If judgment is granted to plaintiff on the first cause of action for goods sold, delivered and unpaid for, the second and fourth causes of action for the sale and delivery of the same goods become academic; and accordingly the judgment in plaintiff’s favor on the second cause of action should be reversed, and the second and fourth causes of action dismissed as academic in view of the recovery I recommend on the first cause of action involving the same sale. Plaintiff is entitled to recover under the third cause of action as an unpaid seller and there is no proof in the record that; assuming that Shetzline was defendant’s agent, the amounts involved are erroneous.

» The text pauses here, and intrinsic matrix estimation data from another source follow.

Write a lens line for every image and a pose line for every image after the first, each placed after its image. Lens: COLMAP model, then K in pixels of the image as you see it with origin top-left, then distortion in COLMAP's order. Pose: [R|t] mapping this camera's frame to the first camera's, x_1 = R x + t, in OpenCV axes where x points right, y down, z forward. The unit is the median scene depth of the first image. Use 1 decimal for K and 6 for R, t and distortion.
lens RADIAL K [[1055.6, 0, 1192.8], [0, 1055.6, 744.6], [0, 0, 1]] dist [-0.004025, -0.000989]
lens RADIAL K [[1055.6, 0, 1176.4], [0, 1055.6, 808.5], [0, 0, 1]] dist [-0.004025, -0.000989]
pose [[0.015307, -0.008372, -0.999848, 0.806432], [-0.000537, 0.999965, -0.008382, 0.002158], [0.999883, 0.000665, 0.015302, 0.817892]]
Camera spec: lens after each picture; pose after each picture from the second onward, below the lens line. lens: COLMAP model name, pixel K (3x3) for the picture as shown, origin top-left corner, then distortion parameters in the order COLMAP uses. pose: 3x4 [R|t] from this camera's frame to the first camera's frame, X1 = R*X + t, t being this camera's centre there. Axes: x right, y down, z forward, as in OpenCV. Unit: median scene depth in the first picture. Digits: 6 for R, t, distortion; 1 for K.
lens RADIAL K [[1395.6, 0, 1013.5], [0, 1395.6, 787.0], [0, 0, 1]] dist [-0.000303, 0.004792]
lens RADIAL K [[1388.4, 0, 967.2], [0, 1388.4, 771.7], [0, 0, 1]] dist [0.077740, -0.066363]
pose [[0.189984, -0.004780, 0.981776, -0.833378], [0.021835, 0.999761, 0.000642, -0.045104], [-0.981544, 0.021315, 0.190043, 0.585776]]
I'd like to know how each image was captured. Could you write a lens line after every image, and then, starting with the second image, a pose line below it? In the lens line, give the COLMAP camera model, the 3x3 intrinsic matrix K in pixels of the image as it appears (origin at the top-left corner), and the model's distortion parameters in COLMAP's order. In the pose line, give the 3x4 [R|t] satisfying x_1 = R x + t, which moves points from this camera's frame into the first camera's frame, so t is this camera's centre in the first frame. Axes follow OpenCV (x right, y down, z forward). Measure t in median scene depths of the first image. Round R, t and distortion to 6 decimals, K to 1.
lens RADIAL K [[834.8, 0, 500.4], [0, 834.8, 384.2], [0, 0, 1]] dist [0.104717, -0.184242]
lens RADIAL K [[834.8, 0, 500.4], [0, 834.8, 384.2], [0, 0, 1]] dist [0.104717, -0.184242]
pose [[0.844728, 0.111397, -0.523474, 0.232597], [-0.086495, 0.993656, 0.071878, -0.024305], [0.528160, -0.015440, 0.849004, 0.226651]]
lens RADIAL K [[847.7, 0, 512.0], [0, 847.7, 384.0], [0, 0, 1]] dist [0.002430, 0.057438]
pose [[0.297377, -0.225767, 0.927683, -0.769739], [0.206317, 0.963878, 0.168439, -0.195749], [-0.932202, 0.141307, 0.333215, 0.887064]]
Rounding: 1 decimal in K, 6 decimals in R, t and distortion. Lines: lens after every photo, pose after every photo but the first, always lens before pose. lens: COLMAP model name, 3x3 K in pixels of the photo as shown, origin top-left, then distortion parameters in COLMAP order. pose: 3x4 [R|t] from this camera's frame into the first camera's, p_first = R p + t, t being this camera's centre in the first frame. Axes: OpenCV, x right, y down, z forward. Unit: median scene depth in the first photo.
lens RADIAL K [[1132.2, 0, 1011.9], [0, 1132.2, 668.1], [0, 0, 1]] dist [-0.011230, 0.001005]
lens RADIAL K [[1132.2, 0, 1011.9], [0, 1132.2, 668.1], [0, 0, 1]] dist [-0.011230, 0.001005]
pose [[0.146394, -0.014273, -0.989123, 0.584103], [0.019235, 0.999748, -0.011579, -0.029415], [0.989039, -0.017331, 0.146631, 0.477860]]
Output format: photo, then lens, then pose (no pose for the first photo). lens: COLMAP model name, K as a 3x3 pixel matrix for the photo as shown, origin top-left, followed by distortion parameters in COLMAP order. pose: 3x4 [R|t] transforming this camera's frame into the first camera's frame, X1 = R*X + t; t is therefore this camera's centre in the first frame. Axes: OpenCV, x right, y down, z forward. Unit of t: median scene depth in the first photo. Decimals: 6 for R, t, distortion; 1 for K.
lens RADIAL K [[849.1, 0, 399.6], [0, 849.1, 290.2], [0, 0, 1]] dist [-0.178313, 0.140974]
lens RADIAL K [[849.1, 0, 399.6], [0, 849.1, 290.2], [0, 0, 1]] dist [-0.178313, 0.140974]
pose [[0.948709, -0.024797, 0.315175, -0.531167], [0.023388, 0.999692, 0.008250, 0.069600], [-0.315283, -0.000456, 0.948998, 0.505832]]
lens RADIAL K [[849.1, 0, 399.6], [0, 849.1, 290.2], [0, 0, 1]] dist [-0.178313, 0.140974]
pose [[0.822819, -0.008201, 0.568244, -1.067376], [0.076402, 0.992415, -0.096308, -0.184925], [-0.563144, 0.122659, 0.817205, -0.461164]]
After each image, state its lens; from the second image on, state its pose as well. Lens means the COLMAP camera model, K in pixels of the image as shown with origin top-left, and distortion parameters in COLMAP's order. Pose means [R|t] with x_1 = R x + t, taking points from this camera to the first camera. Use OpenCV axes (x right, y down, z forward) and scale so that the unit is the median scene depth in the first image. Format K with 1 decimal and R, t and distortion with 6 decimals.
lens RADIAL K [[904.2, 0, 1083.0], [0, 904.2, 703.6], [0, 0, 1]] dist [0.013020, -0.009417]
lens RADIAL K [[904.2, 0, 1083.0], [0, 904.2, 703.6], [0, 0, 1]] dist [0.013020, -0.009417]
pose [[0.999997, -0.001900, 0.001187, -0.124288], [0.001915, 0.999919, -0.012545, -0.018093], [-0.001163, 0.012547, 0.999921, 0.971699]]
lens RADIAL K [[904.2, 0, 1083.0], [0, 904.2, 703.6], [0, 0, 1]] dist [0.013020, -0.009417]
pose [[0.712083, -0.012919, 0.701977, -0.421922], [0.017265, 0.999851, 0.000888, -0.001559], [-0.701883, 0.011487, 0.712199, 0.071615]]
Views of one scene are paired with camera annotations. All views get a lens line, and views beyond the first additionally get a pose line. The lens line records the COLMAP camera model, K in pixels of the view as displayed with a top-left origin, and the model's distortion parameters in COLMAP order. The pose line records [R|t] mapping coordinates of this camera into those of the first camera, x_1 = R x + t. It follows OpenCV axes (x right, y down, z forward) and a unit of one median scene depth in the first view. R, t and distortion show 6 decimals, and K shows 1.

With regard to the contention basic to the majority opinion that the sales in question were on credit, in the first place the documentary evidence, the invoices as to both sales, expressly provide the terms were ‘1 net cash — fob our whse. ’ ’; and plaintiff’s witness on redirect testified that even as to sales for $10,000 or more, no credit was extended to Shetzline: “ we sold him the merchandise on a net cash basis ”. With regard to transactions of $10,000 or over payment “ in advance ” was required. The transactions in question both required immediate payment when the yarn arrived on presentation of invoice and bill of lading. Obviously that should not be deemed extension *122of credit. Shetzline had the same authority as the president, vice-president and treasurer of defendant to draw checks on the account in question, in fact as well as in express form as defendant’s agent; he had authority to draw, as agent, on plaintiff’s bank account for payment after the orders had been given and accepted by third parties such as this plaintiff. The accepted practice, even on defendant’s oral contentions, was that after Shetzline had ascertained the availability of the nylon yarn and defendant had approved the purchase at the price that Shetzline mentioned, he was then authorized first to close the deal with the third parties and thereafter to draw upon the Bangor account in payment.
Shetzline was authorized to obtain yarn for Bangor and to pay for it on Bangor’s behalf and Bangor should be obligated to pay on the first transaction for goods sold by plaintiff and received by Bangor and on the second for goods sold and not paid for.
For the reasons stated, I dissent and recommend that (1) judgment be granted plaintiff on the first cause of action for goods sold, delivered and unpaid for in the sum of $5,796.10 with interest from June 19,1951; (2) that the judgment in plaintiff’s favor on the second cause of action be reversed in view of the judgment granted plaintiff on the first cause of action involving the same sale and for the same reason also that the second and fourth causes of aption be dismissed as academic; and (3) that judgment be granted to plaintiff on the third cause of action for the balance of $7,387.28, with costs to plaintiff-respondent-appellant.